» **Your assignment**:
Repeat exactly, and only, the lines from the line containing "right front paw: (240, 433)" through the last line of the records below, including both.

Joint position lists
┏━━

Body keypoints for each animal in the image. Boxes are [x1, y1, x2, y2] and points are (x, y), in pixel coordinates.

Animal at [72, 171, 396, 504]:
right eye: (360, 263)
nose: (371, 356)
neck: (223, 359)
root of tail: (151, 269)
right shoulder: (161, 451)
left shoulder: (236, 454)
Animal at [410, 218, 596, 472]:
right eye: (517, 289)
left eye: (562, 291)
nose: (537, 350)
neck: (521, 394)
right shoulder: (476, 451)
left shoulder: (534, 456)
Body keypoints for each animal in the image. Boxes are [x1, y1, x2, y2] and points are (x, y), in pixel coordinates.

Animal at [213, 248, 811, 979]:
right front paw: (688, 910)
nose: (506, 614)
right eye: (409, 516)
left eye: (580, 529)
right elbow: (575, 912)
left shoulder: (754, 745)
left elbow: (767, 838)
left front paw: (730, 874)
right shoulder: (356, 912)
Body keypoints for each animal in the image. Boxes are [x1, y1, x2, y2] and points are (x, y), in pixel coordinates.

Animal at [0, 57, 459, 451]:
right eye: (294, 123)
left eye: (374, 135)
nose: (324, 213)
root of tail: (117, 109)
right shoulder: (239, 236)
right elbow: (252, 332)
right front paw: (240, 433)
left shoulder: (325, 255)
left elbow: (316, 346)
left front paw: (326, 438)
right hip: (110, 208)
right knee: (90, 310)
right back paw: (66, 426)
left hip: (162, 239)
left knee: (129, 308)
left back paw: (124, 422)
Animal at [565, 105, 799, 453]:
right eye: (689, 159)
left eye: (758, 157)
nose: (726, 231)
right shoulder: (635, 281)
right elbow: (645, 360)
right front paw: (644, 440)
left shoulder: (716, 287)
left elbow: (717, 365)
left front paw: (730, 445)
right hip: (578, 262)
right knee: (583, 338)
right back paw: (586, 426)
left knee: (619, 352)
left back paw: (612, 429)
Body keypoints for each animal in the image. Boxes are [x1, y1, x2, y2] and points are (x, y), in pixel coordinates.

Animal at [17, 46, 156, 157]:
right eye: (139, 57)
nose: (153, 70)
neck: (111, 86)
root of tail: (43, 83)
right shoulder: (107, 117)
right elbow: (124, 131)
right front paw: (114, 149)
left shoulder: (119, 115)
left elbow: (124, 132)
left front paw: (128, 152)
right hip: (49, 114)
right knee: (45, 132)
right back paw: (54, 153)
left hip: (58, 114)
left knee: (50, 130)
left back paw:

┗━━

» **Response to this task**:
right front paw: (240, 433)
left shoulder: (325, 255)
left elbow: (316, 346)
left front paw: (326, 438)
right hip: (110, 208)
right knee: (90, 310)
right back paw: (66, 426)
left hip: (162, 239)
left knee: (129, 308)
left back paw: (124, 422)
Animal at [565, 105, 799, 453]:
right eye: (689, 159)
left eye: (758, 157)
nose: (726, 231)
right shoulder: (635, 281)
right elbow: (645, 360)
right front paw: (644, 440)
left shoulder: (716, 287)
left elbow: (717, 365)
left front paw: (730, 445)
right hip: (578, 262)
right knee: (583, 338)
right back paw: (586, 426)
left knee: (619, 352)
left back paw: (612, 429)
Body keypoints for each animal in the image. Boxes are [x1, y1, x2, y2] and points are (x, y), in pixel coordinates.

Animal at [17, 46, 156, 157]:
right eye: (139, 57)
nose: (153, 70)
neck: (111, 86)
root of tail: (43, 83)
right shoulder: (107, 117)
right elbow: (124, 131)
right front paw: (114, 149)
left shoulder: (119, 115)
left elbow: (124, 132)
left front paw: (128, 152)
right hip: (49, 114)
right knee: (45, 132)
right back paw: (54, 153)
left hip: (58, 114)
left knee: (50, 130)
left back paw:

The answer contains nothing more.